Saturday was a full day for the organizing committee of Alleyn-et-Cawood’s annual winter carnival, this year used as a launch of the municipality’s 150th anniversary celebrations.
Starting at 9 a.m., volunteers were hard at work at Bethany Hall serving up a big breakfast to nearly 100 community members. Festivities then expanded to include face painting and a magic show from Darell McCorriston, who entertained kids until the day’s outdoor activities began.
In the afternoon, Ski à l’école instructor Katelyn Bertrand got people of all ages and skill levels out on cross-country skis at Henry Heeney Memorial Park, just one in a few options for winter fun made possible on Saturday. Back at Bethany Hall, a euchre tournament was held for those wanting out of the cold, with live music and dancing taking the party well into the night.
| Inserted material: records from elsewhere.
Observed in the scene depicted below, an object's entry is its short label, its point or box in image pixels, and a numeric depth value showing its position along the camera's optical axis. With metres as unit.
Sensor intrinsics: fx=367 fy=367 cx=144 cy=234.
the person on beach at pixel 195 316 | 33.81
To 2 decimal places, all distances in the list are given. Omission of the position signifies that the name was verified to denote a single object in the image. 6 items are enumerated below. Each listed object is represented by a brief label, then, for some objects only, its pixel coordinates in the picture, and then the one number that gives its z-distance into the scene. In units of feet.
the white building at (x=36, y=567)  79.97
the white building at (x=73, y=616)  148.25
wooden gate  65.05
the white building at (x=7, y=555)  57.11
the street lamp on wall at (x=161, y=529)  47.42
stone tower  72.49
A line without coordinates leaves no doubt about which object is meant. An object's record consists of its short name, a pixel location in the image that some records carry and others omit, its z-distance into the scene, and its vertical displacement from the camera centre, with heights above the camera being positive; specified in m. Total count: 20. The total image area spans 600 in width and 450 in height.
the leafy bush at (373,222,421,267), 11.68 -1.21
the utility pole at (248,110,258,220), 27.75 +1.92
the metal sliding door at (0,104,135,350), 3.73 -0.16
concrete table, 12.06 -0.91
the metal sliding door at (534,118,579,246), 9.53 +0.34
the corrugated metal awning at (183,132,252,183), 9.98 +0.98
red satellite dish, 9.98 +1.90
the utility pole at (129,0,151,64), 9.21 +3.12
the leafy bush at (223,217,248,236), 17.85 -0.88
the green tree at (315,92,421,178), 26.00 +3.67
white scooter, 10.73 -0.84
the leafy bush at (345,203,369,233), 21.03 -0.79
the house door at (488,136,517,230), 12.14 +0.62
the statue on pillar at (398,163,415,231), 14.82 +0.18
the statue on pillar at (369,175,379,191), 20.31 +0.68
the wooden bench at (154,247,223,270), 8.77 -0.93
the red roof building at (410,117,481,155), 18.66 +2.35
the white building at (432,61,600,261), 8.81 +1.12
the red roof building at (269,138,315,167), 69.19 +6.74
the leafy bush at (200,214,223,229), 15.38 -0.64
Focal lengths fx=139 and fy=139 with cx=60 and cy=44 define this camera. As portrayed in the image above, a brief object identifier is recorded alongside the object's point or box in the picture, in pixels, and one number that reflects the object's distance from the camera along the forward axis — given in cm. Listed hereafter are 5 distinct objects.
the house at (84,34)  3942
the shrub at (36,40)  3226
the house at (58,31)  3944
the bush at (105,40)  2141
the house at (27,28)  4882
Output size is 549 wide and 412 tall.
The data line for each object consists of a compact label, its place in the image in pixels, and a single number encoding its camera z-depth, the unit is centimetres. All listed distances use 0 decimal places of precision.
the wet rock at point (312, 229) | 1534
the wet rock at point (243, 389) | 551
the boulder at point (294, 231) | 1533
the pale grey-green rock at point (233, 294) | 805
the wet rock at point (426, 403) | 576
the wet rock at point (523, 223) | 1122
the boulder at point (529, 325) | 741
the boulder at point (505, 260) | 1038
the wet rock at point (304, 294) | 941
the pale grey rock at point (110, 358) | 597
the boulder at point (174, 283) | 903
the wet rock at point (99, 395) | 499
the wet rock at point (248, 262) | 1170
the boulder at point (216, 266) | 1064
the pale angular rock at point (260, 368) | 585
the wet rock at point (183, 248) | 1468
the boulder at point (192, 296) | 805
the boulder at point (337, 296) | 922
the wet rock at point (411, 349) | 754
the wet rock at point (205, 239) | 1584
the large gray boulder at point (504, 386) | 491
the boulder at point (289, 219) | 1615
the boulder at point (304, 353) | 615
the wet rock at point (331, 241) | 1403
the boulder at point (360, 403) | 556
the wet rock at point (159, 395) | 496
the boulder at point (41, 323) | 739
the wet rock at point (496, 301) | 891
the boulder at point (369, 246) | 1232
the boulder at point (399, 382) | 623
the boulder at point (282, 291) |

Alicia Traynor was among those enjoying the morning’s activities with her young son. She grew up in Danford, and her parents still live there, but she now lives in Petawawa where she and her husband are posted with the military.
She said she has fond memories of the community’s 125th anniversary celebrations, when she was 11 years old.
“I remember the parade, and I remember the party here. It was a big deal, especially as a kid, because there’s not always a lot that goes on here. It was really eventful and we’re looking forward to the 150th.”
She said she was happy to be able to involve her son in celebrating her hometown’s birthday.
“It’s such a small tight-knit community. It’s safe, it’s inclusive, it’s been really good to say I live here. And I think it shapes kids, to bring that with you. [ . . . ] I think he’ll always have a bit of heritage and roots here.”
“We want to showcase our community spirit, and the volunteers in the community,” said Alleyn-et-Cawood mayor Sidney Squitti of her ambitions with the 150th celebrations.
“Everything in this community was built by the community for the community, like the hall we’re standing in right now. So historically Danford Lake, Alleyn and Cawood, has been a very community-oriented municipality. We just want to showcase that, and bring awareness to the founding members of our community.”
She said a committee has been tasked with piecing together the municipality’s origin story as well as historical documents and memorabilia from the last 150 years to be displayed at anniversary events over the course of the year.
“You know we have Heeney who was really instrumental in the invention of frozen foods, who’s been buried here, and his family is from here, so they donated the land for Henry Heeney Memorial Park. So we want to highlight and showcase these things, and bring awareness to what we have to offer,” Squitti said.
The municipality’s director general Isabelle Cardinal said she also sees the anniversary year as an opportunity to bring out some of the community’s more recent residents.
“We also have lots of new people that came into our community so we want to include them. Actually, at our first planning meeting we had new people that had just purchased a couple of weeks ago,” she said. “They’re here today at the breakfast and they want to be part of our community so we want to blend the old with the new.”
Cardinal said the planning for the year of celebrations only began about a month prior to Saturday’s carnival.
“We just did a call out to the community. We were pretty overwhelmed at the beginning,” Cardinal said. “The morning of, we were setting up with a few chairs and then it was like, ‘bring more chairs, bring more chairs, okay bring a table,’” Cardinal said, alluding to the swell of interest they saw at the first organizing meeting.
“We had so many people coming with so many great ideas,” Squitti said.
The big event of the year will be on the municipality’s actual anniversary on the weekend of June 13, during which there will be a live band in the park, a vintage car show, a community picnic, a parade, fireworks, beer gardens, and games set up throughout the park.
Also in store for the year of celebrations is a February spaghetti dinner; a March Easter egg hunt and pancake breakfast; a Mother’s Day tea in May; an outdoor movie in August; a grape picking event at nearby vineyard Domaine de Cawood in September, where an anniversary wine will be unveiled; a trick-or-treating event in October, a special Remembrance Day ceremony in November, and a final hoorah in the form of a New Year’s party on Dec. 31.